First Paid Freelance Job

I was riding in the car with my lovely (then soon-to-be wife), Rochelle, as a truck pulled out in front of us baring a logo I quickly recognized as the brand I had done my first ever paid commercial work for. The conversation that followed began with me saying, "Have I ever told you about my first paid job?", and ended with Rochelle saying, "Wow… You seriously need to blog about that". So I did...

I will leave personal and company names out to protect the innocent, but all the back story you need is that this company is a very large, high end, retirement community. 

Stephen Fiore, Director of Post Production at The Union Productions, and I spent two or three days filming at this community, conducting interviews and gathering community b-roll. Things went smoothly; Stephen survived my cheesy jokes and overall I was happy with the, at the time Standard Definition, footage.

Terribly embarrassing photo of  Stephen Fiore  and I during our early filmmaking days.

Terribly embarrassing photo of Stephen Fiore and I during our early filmmaking days.

Fast forward to post production where we had gone through maybe 4 rounds back and forth with the client and the video was approved by the marketing department. That's when they called me to say that new countertops were being installed in some of the residences and only those new countertops could be in the video. "No problem," I replied, "We'll take a half day, capture them, and reshoot the scenes where old countertops are seen. It will only be $____ more". There was shock on the other side of the phone and while I don't remember the exact reply, I imagine it went something like, "WHAT?! We need to pay you more money to do more work?".

Fun Fact: Ken Burns is an American documentary director most known for adding slow movement to archival photos in his films

Next came the question that every video producer in marketing and advertising has heard… "Can we just send you pictures and you drop them in?". (Every time I hear that, I can almost see Ken Burns saying "That sounds like a great idea!"). Well…. I could do that, but it's really not gonna look the same or fit with what we have.

Unfortunately, I was too new into the game to know how to handle that and simply replied, "If you feel like that's best!". So several days pass and still no photos have been sent to me. Then, a knock at the door. It was UPS... with a package from my client?! No way had they sent me physical photos… and…. they hadn't. When I opened the package, a small yellow box fell out; a throw-away camera.

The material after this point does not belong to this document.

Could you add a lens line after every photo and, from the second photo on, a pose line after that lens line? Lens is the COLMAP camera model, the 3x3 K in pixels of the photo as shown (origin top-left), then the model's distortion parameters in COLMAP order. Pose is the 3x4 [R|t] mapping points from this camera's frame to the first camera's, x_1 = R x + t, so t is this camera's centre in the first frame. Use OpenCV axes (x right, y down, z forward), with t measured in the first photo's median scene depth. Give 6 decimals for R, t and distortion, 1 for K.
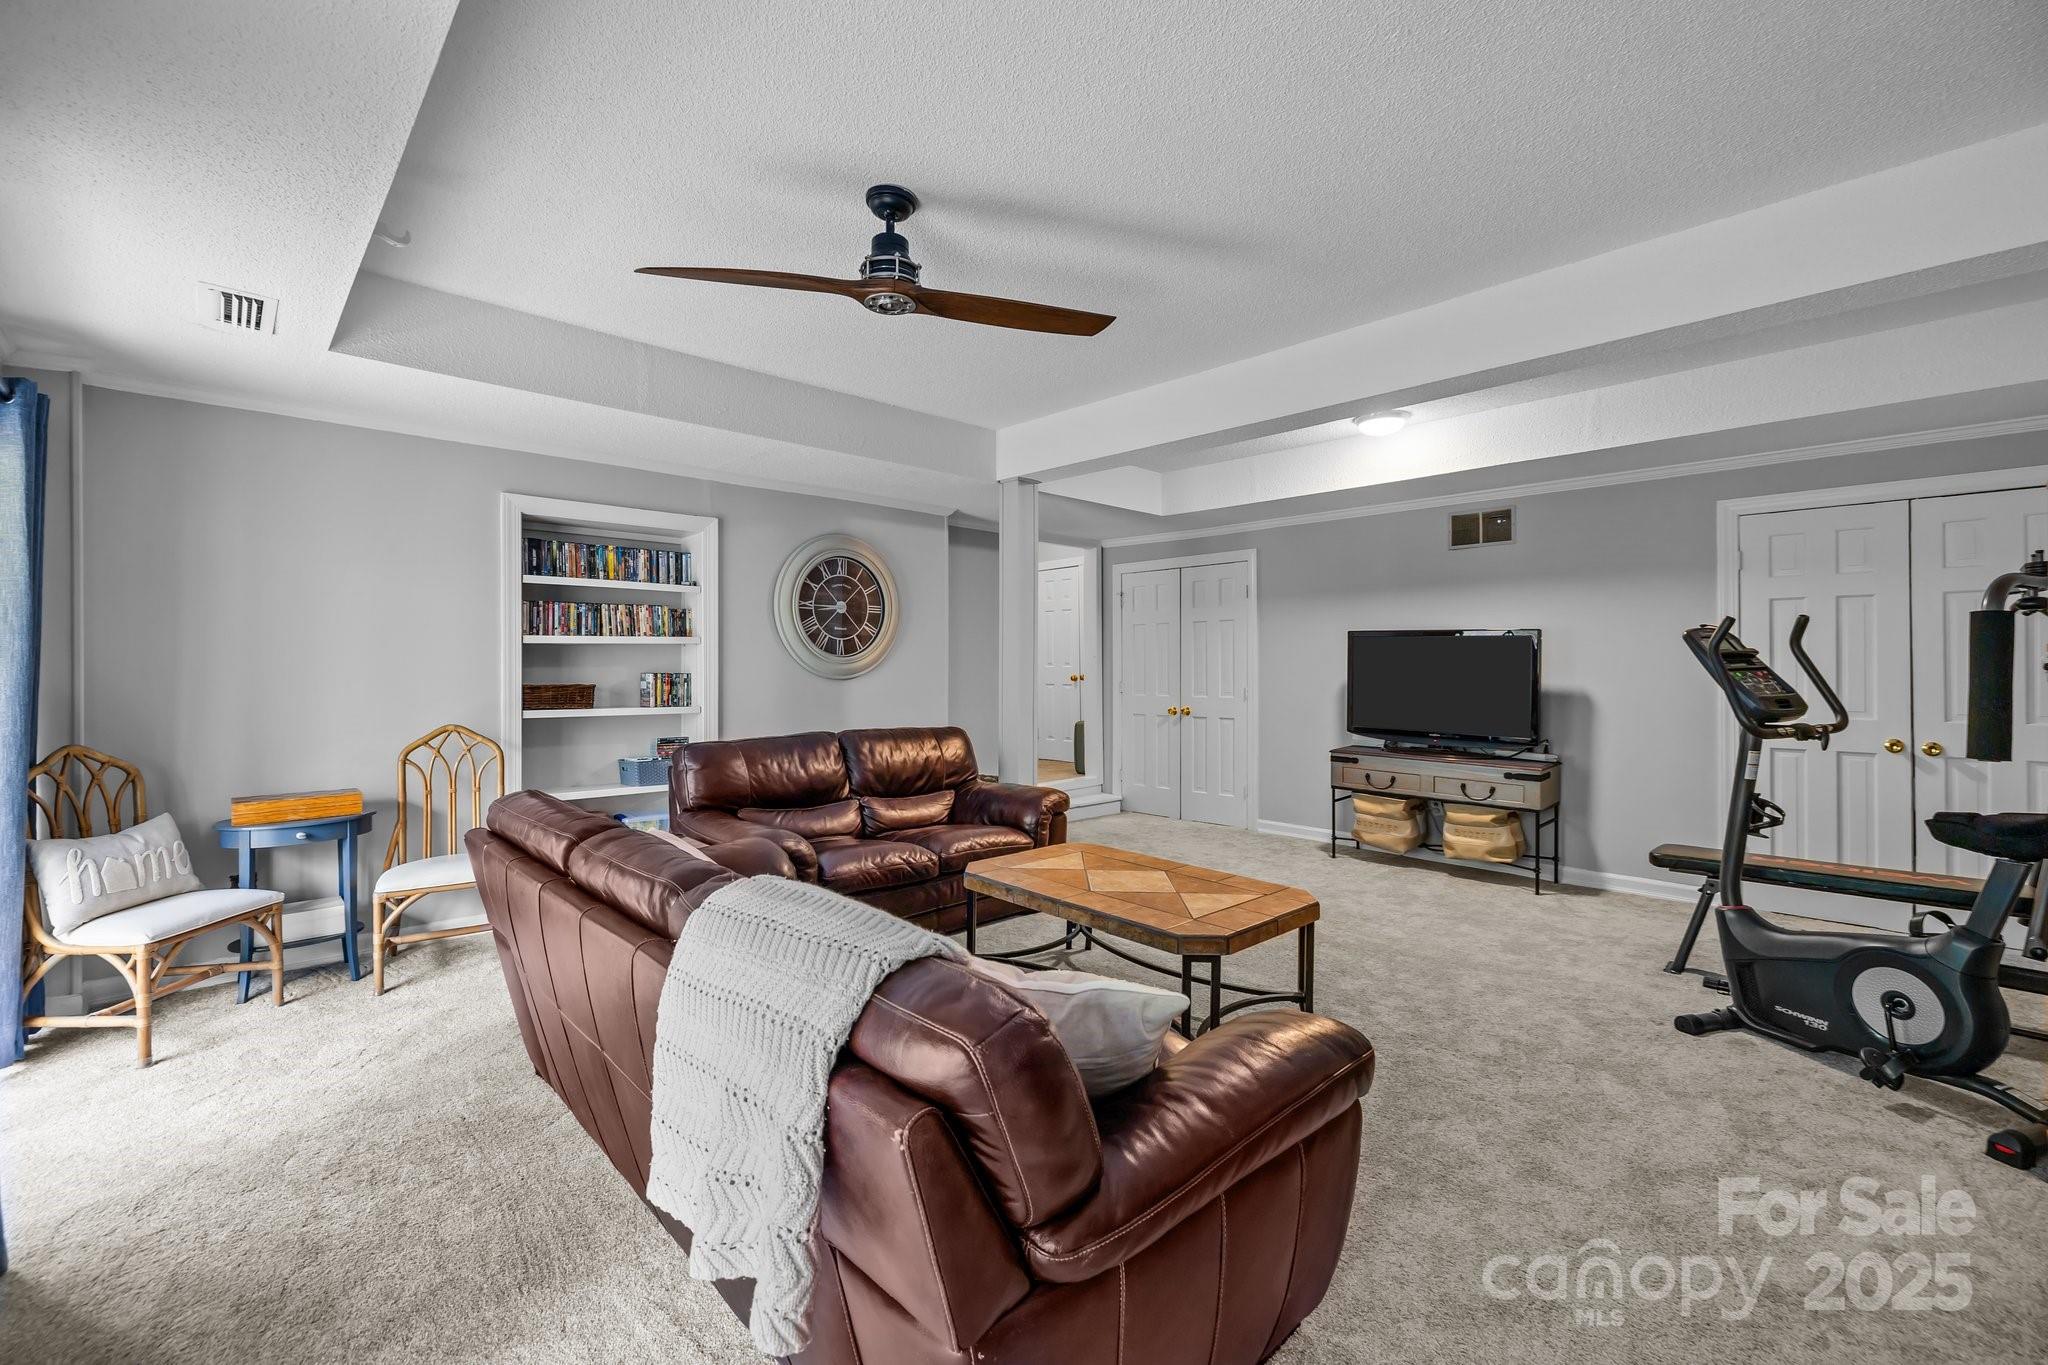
lens RADIAL K [[876.2, 0, 1012.3], [0, 876.2, 658.6], [0, 0, 1]] dist [0.000272, -0.000137]
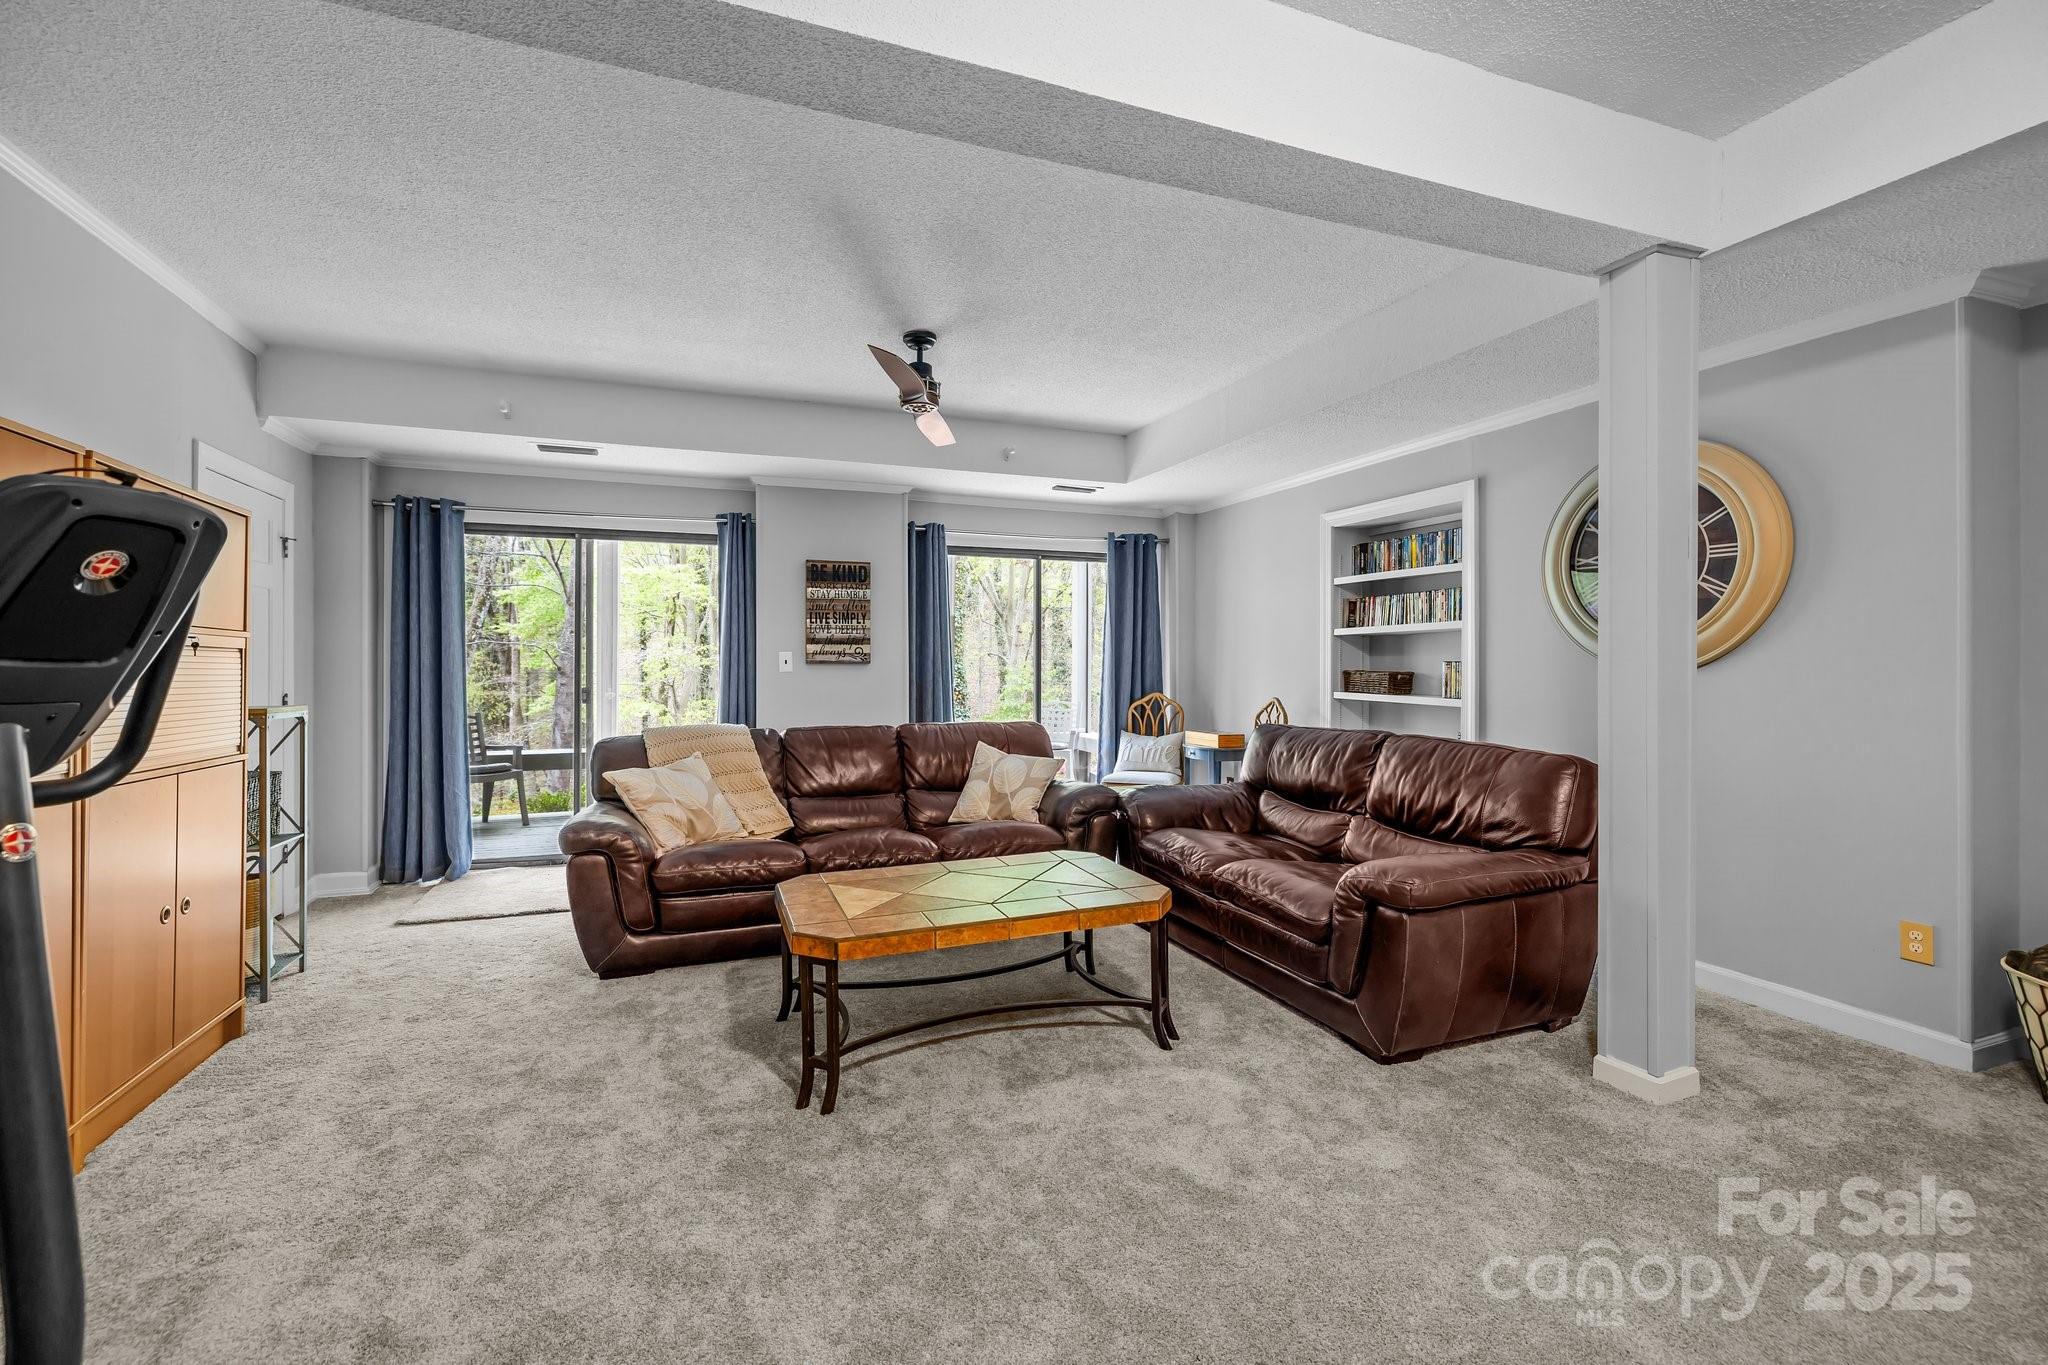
lens RADIAL K [[876.2, 0, 1012.3], [0, 876.2, 658.6], [0, 0, 1]] dist [0.000272, -0.000137]
pose [[-0.379868, -0.002548, -0.925037, 0.667323], [0.005013, 0.999976, -0.004813, 0.017144], [0.925027, -0.006466, -0.379846, 0.967635]]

I had been sent A THROW AWAY CAMERA to develop, scan, and insert into what they wanted to be a highly professional piece.

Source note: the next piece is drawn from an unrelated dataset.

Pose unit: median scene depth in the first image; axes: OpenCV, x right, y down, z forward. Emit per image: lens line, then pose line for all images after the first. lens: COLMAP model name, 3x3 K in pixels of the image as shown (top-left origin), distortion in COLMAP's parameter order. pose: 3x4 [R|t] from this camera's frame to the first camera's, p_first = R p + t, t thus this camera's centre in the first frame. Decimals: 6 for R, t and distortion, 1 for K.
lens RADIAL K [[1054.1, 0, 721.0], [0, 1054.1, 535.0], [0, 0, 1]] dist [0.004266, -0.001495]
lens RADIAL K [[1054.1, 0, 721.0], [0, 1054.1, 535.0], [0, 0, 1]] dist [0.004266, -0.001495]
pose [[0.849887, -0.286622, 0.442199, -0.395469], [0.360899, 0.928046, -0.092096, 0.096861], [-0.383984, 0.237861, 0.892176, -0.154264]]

The story doesn't end there. Before I was able to even develop the camera, I received an email with two pages worth of changes… but I thought the piece was approved? The short story is that marketing had never told the CEO they were doing a video project and had used all the budget before they showed him the piece. Now, he had his own list of changes that, of course, no one wanted to pay to have done. Stalemate. 

Anti-climactically, I don't remember exactly how this all ended. I don't believe I was ever fully compensated. I can't remember if they ever ended up using the video. I believe it just froze; them not wanting to pay for the days of additional work they were asking for and me not wanting to work for free.

So, this was my first experience. My first client interaction.  I can say right off the bat, I learned what not to do, how to create better work with your client, and how to discover what your client's goals truly are!